When you’re ready to grab a bite, head downtown to the riverfront, where you’ll find many cafes, eateries, galleries, and fun shops. Cape Girardeau also makes a good overnight stop; the Courtyard downtown offers renovated rooms in a central location.
New Madrid, Missouri
Another hour-long jaunt south on Interstate 55 will land you in a town known for its earthshaking impact on the state of Missouri: New Madrid. This is the spot where, beginning back in December of 1811, a series of three enormous earthquakes shook the eastern half of the United States with a violence and ferocity 10 times that of the 1906 quake in San Francisco. The New Madrid Fault is still one of the best-known seismic zones in the world, although the town is much quieter and more serene these days.
New Madrid’s town center has several historic buildings, including the New Madrid Historical Museum. The museum traces the area’s history back to the days when the Spanish first claimed the area and through the quakes and the town’s involvement in the Civil War. The observation deck and river walk to the Mississippi are worth your time, and you can spy the state of Kentucky right across the way.
The Snaggy Bend Cafe serves down-home favorites, in case you need to fuel up before hitting the road again.
For a quick, sweet pit stop, pull over in Sikeston. Right next to the town’s most famous restaurant, Lambert’s, is a small shop tucked into a gas station that you won’t want to miss. The Original Fried Pie Shop sells the classic Ozark dessert in a variety of fruit and cream flavors. Stop off to get one — or several — for the rest of your trip. Word to the wise: Our favorite is the chocolate!
Another 45 minutes, and you’ll cross into Arkansas. You’re entering the area where the Delta blues were born! Stop off in Blytheville. This place boomed as a lumber mill town, and the wealth generated at that time is evident in the many architectural styles, including Tudor and Gothic revival, on display downtown. You can’t miss the Greyhound Station, on the National Register of Historic Places for its sleek Art Moderne style; it also serves as a visitor center. Bibliophiles should make the extra effort to grab a latte and have a browse at the Blytheville Book Company.
Johnny Cash Boyhood Home, Historic Dyess Colony, Arkansas
Fans of country and classic rock and roll should consider one more stop before reaching Memphis — the place where the Man in Black grew up and first played the music that would make him a legend.
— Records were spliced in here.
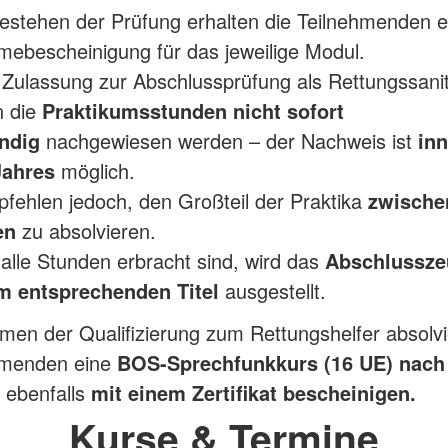
estehen der Prüfung erhalten die Teilnehmenden e
mebescheinigung für das jeweilige Modul.
 Zulassung zur Abschlussprüfung als Rettungssani
 die
Praktikumsstunden nicht sofort
ändig
nachgewiesen werden – der Nachweis ist
inn
Jahres
möglich.
fehlen jedoch, den Großteil der Praktika
zwische
en
zu absolvieren.
alle Stunden erbracht sind, wird das
Abschlussze
m entsprechenden Titel
ausgestellt.
en der Qualifizierung zum Rettungshelfer absolvi
hmenden eine
BOS-Sprechfunkkurs (16 UE) nach
 ebenfalls
mit einem Zertifikat bescheinigen.
Kurse & Termine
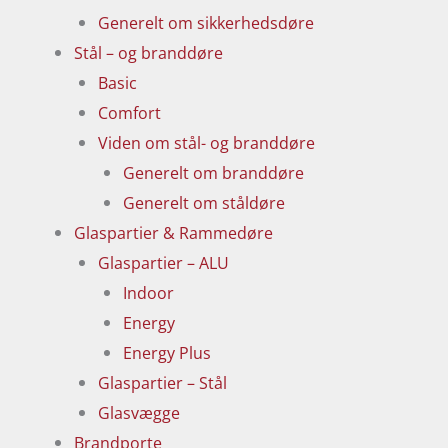
Generelt om sikkerhedsdøre
Stål – og branddøre
Basic
Comfort
Viden om stål- og branddøre
Generelt om branddøre
Generelt om ståldøre
Glaspartier & Rammedøre
Glaspartier – ALU
Indoor
Energy
Energy Plus
Glaspartier – Stål
Glasvægge
Brandporte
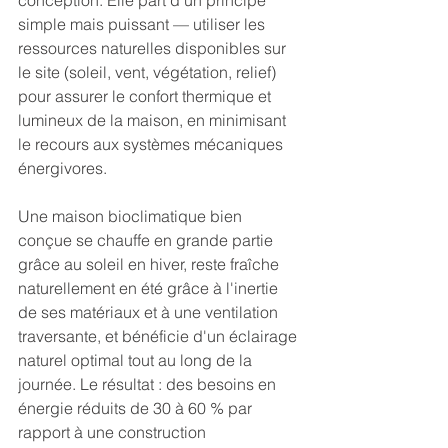
conception. Elle part d'un principe 
simple mais puissant — utiliser les 
ressources naturelles disponibles sur 
le site (soleil, vent, végétation, relief) 
pour assurer le confort thermique et 
lumineux de la maison, en minimisant 
le recours aux systèmes mécaniques 
énergivores.
Une maison bioclimatique bien 
conçue se chauffe en grande partie 
grâce au soleil en hiver, reste fraîche 
naturellement en été grâce à l'inertie 
de ses matériaux et à une ventilation 
traversante, et bénéficie d'un éclairage 
naturel optimal tout au long de la 
journée. Le résultat : des besoins en 
énergie réduits de 30 à 60 % par 
rapport à une construction 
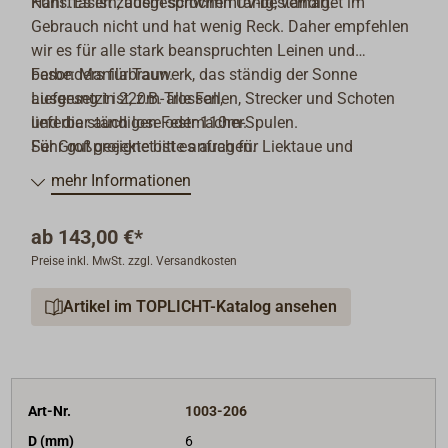
Kunstfasern, ausgesprochen UV-beständig.
Hanf. Es ist zudem schwimmfähig, verhärtet im
Gebrauch nicht und hat wenig Reck. Daher empfehlen
wir es für alle stark beanspruchten Leinen und
besonders für Tauwerk, das ständig der Sonne
Farbe: Manilabraun.
ausgesetzt ist, z.B. alle Fallen, Strecker und Schoten
Lieferung in 220m-Trossen,
und die ständigen Festmacher.
lieferbar auch lose oder 110m-Spulen.
Sehr gut geeignet ist es auch für Liektaue und
Für Großprojekte bitte anfragen.
Jungferntaljen.
mehr Informationen
ab
143,00 €*
Preise inkl. MwSt. zzgl. Versandkosten
Artikel im TOPLICHT-Katalog ansehen
Art-Nr.
1003-206
D (mm)
6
The Dyess Colony was a New Deal project and social experiment that provided small farmsteads and homes to hundreds of families across Arkansas, including Ray and Carrie Cash. The home where they raised their son Johnny and his siblings still stands, and it, along with several other surviving buildings, is run and maintained by Arkansas State University.
You’ve finally reached Memphis! Head to Beale Street (of course!) for live blues, great bars, and a lively vibe, and of course consider a stop at nearby Graceland, where Elvis Presley hung his hat. The National Civil Rights Museum at the Lorraine Motel is where Martin Luther King Jr. was assassinated and is a must-see to learn more about the struggle for civil rights and racial equity.
But consider getting off the beaten path as well, and venture out to neighborhoods the locals love. Cooper-Young is a funky midtown area that has fun shops, bars, and one of the best pizza places ever — Aldo’s Pizza Pies. A drive around the Central Gardens National Historic District is a treat to take in the beautiful, historic homes.
When you’re ready to turn in for the night, the Hu Hotel is a perfect boutique option downtown with a great rooftop bar overlooking the Mississippi.
Read more about all Memphis has to offer here.
Pro Tip: It’s great to take your time to explore the spots listed above. This route has you staying on the interstate — for the most part. Keep in mind that traffic in Saint Louis and Memphis can and likely will be congested during the morning and evening rushes, and plan your stops and time spent on the road accordingly to make sure you’re not stuck in traffic.